Because making their own questions will be new to most students, they will need encouragement. You can help students feel comfortable asking questions if you create an environment where inquiry is not only accepted but also fostered. By modeling the student’s question and scaffolding process, you can shape students’ actions, interactions, and thought processes. One way to start is to ask students to write questions before learning a new topic, doing a new assignment, or taking part in a new activity. Ask them to use the question bar to write questions at each level of thought. Use student questions to eliminate investigations, activities, or discussions. During this time, ask students to think about certain questions and look for answers through their interactions with the teacher and other students. After that, ask students to ponder the question they asked to determine whether the question helped them learn. At this time also, ask students to write new questions based on their previous questions and teaching and learning activities.
Read our other article about : How Many Times Can You Retake The CPA Exam?
The third way to help students answer their own questions is to use teaching techniques that promote active learning. This is often an inquiry-based method and includes, but is not limited to, case study approaches, debates, role playing activities, simulations, and problem solving activities. Through participation in these activities and other active learning activities, students learn to assume responsibility for their learning in identifying problems, asking questions, seeking information, and developing answers or creative solutions.
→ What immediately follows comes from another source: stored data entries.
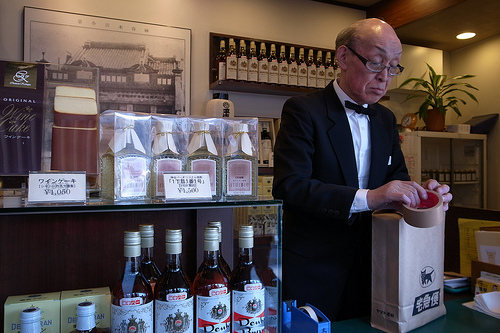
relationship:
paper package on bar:
[368, 209, 446, 331] [331, 278, 498, 331]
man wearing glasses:
[269, 16, 455, 327] [332, 37, 399, 75]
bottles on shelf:
[103, 213, 311, 328] [208, 24, 335, 94]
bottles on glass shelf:
[110, 226, 158, 332] [2, 193, 287, 331]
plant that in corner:
[412, 72, 442, 124] [435, 48, 465, 128]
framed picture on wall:
[23, 5, 198, 125] [3, 2, 458, 294]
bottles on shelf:
[110, 226, 158, 332] [7, 209, 282, 331]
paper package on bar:
[368, 209, 446, 331] [330, 301, 499, 331]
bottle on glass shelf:
[100, 111, 156, 207] [0, 193, 280, 211]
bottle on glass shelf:
[100, 110, 152, 203] [0, 193, 280, 211]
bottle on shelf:
[221, 35, 242, 82] [210, 67, 330, 97]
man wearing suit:
[269, 16, 455, 327] [272, 77, 413, 321]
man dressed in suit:
[279, 20, 455, 320] [277, 87, 410, 312]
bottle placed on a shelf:
[223, 37, 239, 83] [204, 28, 334, 90]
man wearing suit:
[279, 20, 455, 320] [272, 77, 413, 321]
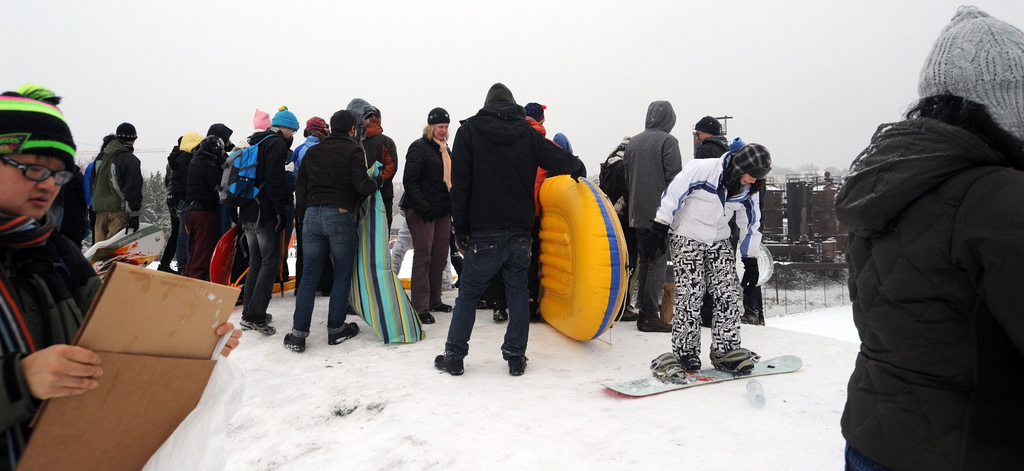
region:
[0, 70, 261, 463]
a boy holding cardboard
As indicated by the previous instructions, finding ways to help students answer their own questions means being the type of teacher who constructs the teaching-learning process to facilitate students by taking a more active role in their learning. Students who learn to ask the right questions will get answers that satisfy them.
C. Issues of judgment
To assess students’ ability to answer their own questions, you need to consider several aspects of the teaching-learning experience. First, you and students must be clear about the purpose of learning activities. In addition, the teaching strategies you use will contribute to your choice of assessment techniques. You and students must also agree that learning to ask and answer their own questions is an ongoing and formative process. Because you help students become more metacognitive, you have to get students involved in self-assessment. Ensure that students learn to ask questions in the context of content. Use checklists, learning logs, and dialogue journals to track student acquisition of self-assessment and questioning skills (8). For maximum benefit, pair this with other assessments of student learning to show the relationship of their questions to the acquisition of new knowledge and skills. When students see that asking and answering their own questions is directly connected to more and better learning, their questions are motivational.